REQUEST =>
Without including any image, repeat every record exactly.

(Dataset records)
= = =

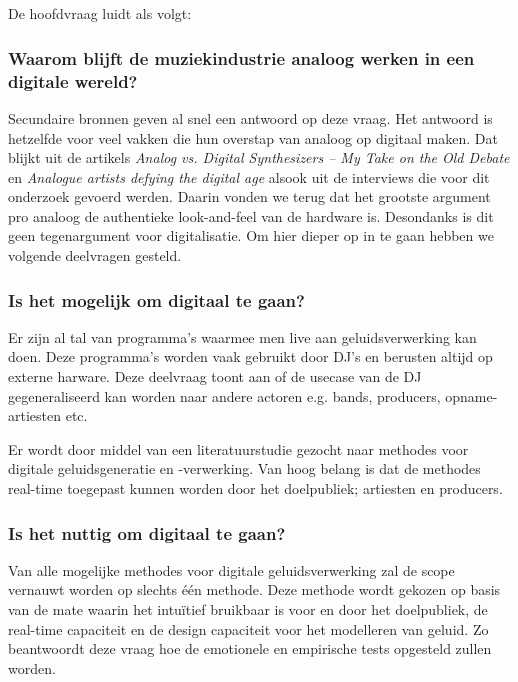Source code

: \section{}
\label{sec:onderzoeksvragen}

De hoofdvraag luidt als volgt:

\subsubsection{Waarom blijft de muziekindustrie analoog werken in een digitale wereld?}

Secundaire bronnen geven al snel een antwoord op deze vraag. Het antwoord is hetzelfde voor veel vakken die hun overstap van analoog op digitaal maken. Dat blijkt uit de artikels \textit{Analog vs. Digital Synthesizers – My Take on the Old Debate} \autocite{juliusdobos} en \textit{Analogue artists defying the digital age} \autocite{GuardianOpinion} alsook uit de interviews die voor dit onderzoek gevoerd werden. Daarin vonden we terug dat het grootste argument pro analoog de authentieke look-and-feel van de hardware is. Desondanks is dit geen tegenargument voor digitalisatie. Om hier dieper op in te gaan hebben we volgende deelvragen gesteld.

\subsubsection{Is het mogelijk om digitaal te gaan?}

Er zijn al tal van programma's waarmee men live aan geluidsverwerking kan doen. Deze programma's worden vaak gebruikt door DJ's en berusten altijd op externe harware. Deze deelvraag toont aan of de usecase van de DJ gegeneraliseerd kan worden naar andere actoren e.g. bands, producers, opname-artiesten etc.

Er wordt door middel van een literatuurstudie gezocht naar methodes voor digitale geluidsgeneratie en -verwerking. Van hoog belang is dat de methodes real-time toegepast kunnen worden door het doelpubliek; artiesten en producers.

\subsubsection{Is het nuttig om digitaal te gaan?}

Van alle mogelijke methodes voor digitale geluidsverwerking zal de scope vernauwt worden op slechts één methode. Deze methode wordt gekozen op basis van de mate waarin het intuïtief bruikbaar is voor en door het doelpubliek, de real-time capaciteit en de design capaciteit voor het modelleren van geluid.
Zo beantwoordt deze vraag hoe de emotionele en empirische tests opgesteld zullen worden.

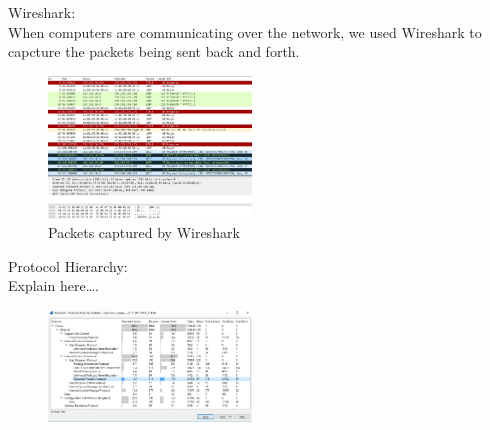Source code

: \documentclass{article}
\begin{document}
Wireshark:\\
When computers are communicating over the network, we used Wireshark to capcture the packets being sent back and forth. 

\begin{figure}[H]
	\begin{center}
		\includegraphics[width=0.48\textwidth]{wireshark.jpg}
	\end{center}
	\caption{Packets captured by Wireshark}
	\label{fig:Prd}
\end{figure}

Protocol Hierarchy:\\
Explain here….


\begin{figure}[H]
	\begin{center}
		\includegraphics[width=0.48\textwidth]{Hierarchyst.jpg}
	\end{center}
	\caption{\small  \newline}
	\label{fig:Prd}
\end{figure}



\end{document}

= = =

WRITTEN SOLUTION =>
Source code

: \section{}
\label{sec:onderzoeksvragen}

De hoofdvraag luidt als volgt:

\subsubsection{Waarom blijft de muziekindustrie analoog werken in een digitale wereld?}

Secundaire bronnen geven al snel een antwoord op deze vraag. Het antwoord is hetzelfde voor veel vakken die hun overstap van analoog op digitaal maken. Dat blijkt uit de artikels \textit{Analog vs. Digital Synthesizers – My Take on the Old Debate} \autocite{juliusdobos} en \textit{Analogue artists defying the digital age} \autocite{GuardianOpinion} alsook uit de interviews die voor dit onderzoek gevoerd werden. Daarin vonden we terug dat het grootste argument pro analoog de authentieke look-and-feel van de hardware is. Desondanks is dit geen tegenargument voor digitalisatie. Om hier dieper op in te gaan hebben we volgende deelvragen gesteld.

\subsubsection{Is het mogelijk om digitaal te gaan?}

Er zijn al tal van programma's waarmee men live aan geluidsverwerking kan doen. Deze programma's worden vaak gebruikt door DJ's en berusten altijd op externe harware. Deze deelvraag toont aan of de usecase van de DJ gegeneraliseerd kan worden naar andere actoren e.g. bands, producers, opname-artiesten etc.

Er wordt door middel van een literatuurstudie gezocht naar methodes voor digitale geluidsgeneratie en -verwerking. Van hoog belang is dat de methodes real-time toegepast kunnen worden door het doelpubliek; artiesten en producers.

\subsubsection{Is het nuttig om digitaal te gaan?}

Van alle mogelijke methodes voor digitale geluidsverwerking zal de scope vernauwt worden op slechts één methode. Deze methode wordt gekozen op basis van de mate waarin het intuïtief bruikbaar is voor en door het doelpubliek, de real-time capaciteit en de design capaciteit voor het modelleren van geluid.
Zo beantwoordt deze vraag hoe de emotionele en empirische tests opgesteld zullen worden.

Source code

: \documentclass{article}
\begin{document}
Wireshark:\\
When computers are communicating over the network, we used Wireshark to capcture the packets being sent back and forth. 

\begin{figure}[H]
	\begin{center}
		\includegraphics[width=0.48\textwidth]{wireshark.jpg}
	\end{center}
	\caption{Packets captured by Wireshark}
	\label{fig:Prd}
\end{figure}

Protocol Hierarchy:\\
Explain here….


\begin{figure}[H]
	\begin{center}
		\includegraphics[width=0.48\textwidth]{Hierarchyst.jpg}
	\end{center}
	\caption{\small  \newline}
	\label{fig:Prd}
\end{figure}



\end{document}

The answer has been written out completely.